The report goes on in significant detail over 30 pages. It goes through all the different issues. As I live in and represent the area of Louth and east Meath, I am concerned to note that Tusla clearly failed in its duty of care to these children. It is not just the children who were failed. The HIQA report states that in the Louth-Meath area, Tusla met just one of the 27 parameters of assessment that child welfare services are required to meet. I met the chief executive and the chief operations officer of Tusla. Since then, I have met a number of people who work in the agency. I acknowledge their acknowledgement of the errors that were made and the failure to provide the supports that should have been there. I acknowledge their response in the action plan, particularly as it relates to children who are in direct provision, which was published on the HIQA website on 26 May last.

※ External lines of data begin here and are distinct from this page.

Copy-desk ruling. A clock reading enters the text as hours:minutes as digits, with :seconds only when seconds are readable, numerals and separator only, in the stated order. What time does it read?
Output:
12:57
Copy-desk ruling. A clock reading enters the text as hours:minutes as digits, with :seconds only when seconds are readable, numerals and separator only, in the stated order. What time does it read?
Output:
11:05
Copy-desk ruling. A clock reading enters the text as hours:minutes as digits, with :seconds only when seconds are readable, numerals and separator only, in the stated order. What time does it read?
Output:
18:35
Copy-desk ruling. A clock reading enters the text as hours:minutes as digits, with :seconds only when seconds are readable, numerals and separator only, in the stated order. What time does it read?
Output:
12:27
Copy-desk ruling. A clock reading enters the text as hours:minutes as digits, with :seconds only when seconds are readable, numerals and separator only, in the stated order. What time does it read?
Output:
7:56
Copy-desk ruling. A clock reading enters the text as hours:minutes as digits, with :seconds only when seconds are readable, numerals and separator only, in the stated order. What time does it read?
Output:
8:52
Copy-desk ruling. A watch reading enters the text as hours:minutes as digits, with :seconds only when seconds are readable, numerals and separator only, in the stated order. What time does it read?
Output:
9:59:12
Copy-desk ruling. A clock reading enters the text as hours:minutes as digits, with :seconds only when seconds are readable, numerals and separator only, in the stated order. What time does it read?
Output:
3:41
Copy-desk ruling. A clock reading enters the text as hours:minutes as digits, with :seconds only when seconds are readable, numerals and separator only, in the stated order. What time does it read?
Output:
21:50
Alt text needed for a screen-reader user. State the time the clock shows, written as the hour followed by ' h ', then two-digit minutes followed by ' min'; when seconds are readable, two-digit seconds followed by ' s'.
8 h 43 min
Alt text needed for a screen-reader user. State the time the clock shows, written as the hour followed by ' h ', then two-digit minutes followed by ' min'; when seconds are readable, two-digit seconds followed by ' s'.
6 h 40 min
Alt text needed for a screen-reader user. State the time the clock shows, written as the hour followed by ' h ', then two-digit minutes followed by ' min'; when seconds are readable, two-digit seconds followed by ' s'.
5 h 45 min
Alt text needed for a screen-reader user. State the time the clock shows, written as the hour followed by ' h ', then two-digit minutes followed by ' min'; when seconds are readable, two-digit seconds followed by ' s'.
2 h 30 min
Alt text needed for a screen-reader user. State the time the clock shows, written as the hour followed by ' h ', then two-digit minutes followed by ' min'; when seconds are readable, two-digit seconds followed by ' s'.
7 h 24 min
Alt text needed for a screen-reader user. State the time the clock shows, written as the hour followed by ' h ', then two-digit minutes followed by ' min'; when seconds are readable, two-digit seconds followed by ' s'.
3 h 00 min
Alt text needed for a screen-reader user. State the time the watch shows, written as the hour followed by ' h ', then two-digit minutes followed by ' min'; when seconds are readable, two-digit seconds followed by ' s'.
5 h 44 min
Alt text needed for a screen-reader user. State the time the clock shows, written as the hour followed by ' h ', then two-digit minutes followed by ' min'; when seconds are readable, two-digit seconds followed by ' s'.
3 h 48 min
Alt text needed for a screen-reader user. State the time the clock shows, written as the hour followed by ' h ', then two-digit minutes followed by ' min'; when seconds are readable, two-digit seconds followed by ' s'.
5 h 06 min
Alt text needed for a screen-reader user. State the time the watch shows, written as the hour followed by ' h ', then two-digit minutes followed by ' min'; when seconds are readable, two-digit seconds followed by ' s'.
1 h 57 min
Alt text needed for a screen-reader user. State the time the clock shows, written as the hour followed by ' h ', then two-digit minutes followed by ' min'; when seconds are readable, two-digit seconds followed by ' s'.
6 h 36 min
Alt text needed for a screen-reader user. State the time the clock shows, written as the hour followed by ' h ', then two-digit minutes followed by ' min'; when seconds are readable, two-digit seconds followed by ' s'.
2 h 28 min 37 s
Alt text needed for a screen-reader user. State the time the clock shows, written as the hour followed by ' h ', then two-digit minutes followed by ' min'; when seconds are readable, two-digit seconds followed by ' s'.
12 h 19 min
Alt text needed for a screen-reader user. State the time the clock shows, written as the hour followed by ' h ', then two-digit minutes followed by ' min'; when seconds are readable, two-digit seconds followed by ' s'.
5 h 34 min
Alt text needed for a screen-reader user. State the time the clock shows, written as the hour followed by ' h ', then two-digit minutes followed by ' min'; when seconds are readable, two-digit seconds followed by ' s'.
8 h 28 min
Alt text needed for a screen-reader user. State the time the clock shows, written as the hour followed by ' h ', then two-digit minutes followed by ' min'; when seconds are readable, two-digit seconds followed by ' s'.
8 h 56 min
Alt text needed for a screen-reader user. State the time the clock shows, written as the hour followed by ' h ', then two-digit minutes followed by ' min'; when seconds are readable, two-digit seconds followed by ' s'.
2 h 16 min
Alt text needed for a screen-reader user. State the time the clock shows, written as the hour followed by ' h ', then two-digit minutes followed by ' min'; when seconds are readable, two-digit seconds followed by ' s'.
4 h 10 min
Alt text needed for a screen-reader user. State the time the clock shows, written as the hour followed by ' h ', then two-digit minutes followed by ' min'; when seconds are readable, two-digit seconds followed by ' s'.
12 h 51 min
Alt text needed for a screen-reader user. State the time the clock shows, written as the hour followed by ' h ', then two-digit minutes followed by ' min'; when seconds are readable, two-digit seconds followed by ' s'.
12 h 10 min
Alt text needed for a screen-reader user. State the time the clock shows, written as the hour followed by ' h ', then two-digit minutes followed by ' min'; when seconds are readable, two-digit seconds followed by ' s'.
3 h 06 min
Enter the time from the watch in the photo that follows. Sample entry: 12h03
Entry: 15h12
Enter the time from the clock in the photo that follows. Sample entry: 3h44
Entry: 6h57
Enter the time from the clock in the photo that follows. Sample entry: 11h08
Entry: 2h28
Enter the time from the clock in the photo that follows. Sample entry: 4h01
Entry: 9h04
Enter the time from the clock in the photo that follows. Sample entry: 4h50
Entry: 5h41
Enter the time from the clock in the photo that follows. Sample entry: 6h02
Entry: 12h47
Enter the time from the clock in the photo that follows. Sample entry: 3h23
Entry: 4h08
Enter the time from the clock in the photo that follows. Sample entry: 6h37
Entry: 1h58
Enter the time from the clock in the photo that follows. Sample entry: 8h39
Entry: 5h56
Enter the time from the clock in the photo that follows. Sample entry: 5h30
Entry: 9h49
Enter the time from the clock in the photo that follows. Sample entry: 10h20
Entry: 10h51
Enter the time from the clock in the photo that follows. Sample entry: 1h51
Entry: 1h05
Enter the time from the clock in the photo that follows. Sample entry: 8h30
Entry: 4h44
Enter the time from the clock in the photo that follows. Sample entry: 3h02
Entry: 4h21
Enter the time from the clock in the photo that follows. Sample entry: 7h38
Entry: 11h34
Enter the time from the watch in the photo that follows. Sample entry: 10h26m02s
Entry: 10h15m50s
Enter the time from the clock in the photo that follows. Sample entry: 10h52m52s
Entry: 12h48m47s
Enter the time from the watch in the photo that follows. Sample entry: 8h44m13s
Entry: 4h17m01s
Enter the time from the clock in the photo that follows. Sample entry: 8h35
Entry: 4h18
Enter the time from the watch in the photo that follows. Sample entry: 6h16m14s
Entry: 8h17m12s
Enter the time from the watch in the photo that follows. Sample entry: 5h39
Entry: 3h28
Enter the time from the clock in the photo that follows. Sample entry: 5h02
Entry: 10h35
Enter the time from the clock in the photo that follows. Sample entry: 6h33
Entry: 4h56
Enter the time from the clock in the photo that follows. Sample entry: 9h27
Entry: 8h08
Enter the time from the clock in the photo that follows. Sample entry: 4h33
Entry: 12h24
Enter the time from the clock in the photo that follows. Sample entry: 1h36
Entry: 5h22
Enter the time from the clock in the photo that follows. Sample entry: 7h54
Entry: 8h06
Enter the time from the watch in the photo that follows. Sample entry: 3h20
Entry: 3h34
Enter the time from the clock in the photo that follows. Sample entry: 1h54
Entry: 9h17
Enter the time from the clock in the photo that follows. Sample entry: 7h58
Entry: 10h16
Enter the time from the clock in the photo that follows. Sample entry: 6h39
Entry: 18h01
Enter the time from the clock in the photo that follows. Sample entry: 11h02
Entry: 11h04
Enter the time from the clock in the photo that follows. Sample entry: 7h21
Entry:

I welcome all the significant changes being made by Tusla. We have to ensure it has the support, resources, qualified people and social workers to provide the services that are needed. I do not doubt that Tusla wants to provide such services and that, as an Oireachtas, we want it to do so. We want to ensure all our children are treated equally, regardless of whether they are in Louth and Meath, Cavan and Monaghan or Cork and Kerry. They are all entitled to the same professional supports, standards of care and resources. If financial resources are needed to ensure all our children are kept safe, that must be addressed immediately. I refer specifically today to the children who are in need and at risk in direct provision, as a greater proportion of them are at risk by comparison with the community outside direct provision.
This is a very important Bill. I do not think there is any controversy about the principle of having a one-stop-shop to deal with applications and put them through as quickly as possible. Many people from direct provision have come into my office with their children, who are not children anymore because they are going to university now. I welcome the Government's recent decision to support such students by giving them the same status as Irish-born students. This means they will not have to pay the huge fees that are paid by students from outside the EU. A great deal of progress has been made. The Government is recognising in this legislation that things need to change. They are changing.
Behind all of this are children who are vulnerable and there are more such children than in the average community so we need greater support services to look after them. I look forward to the debate on Committee Stage.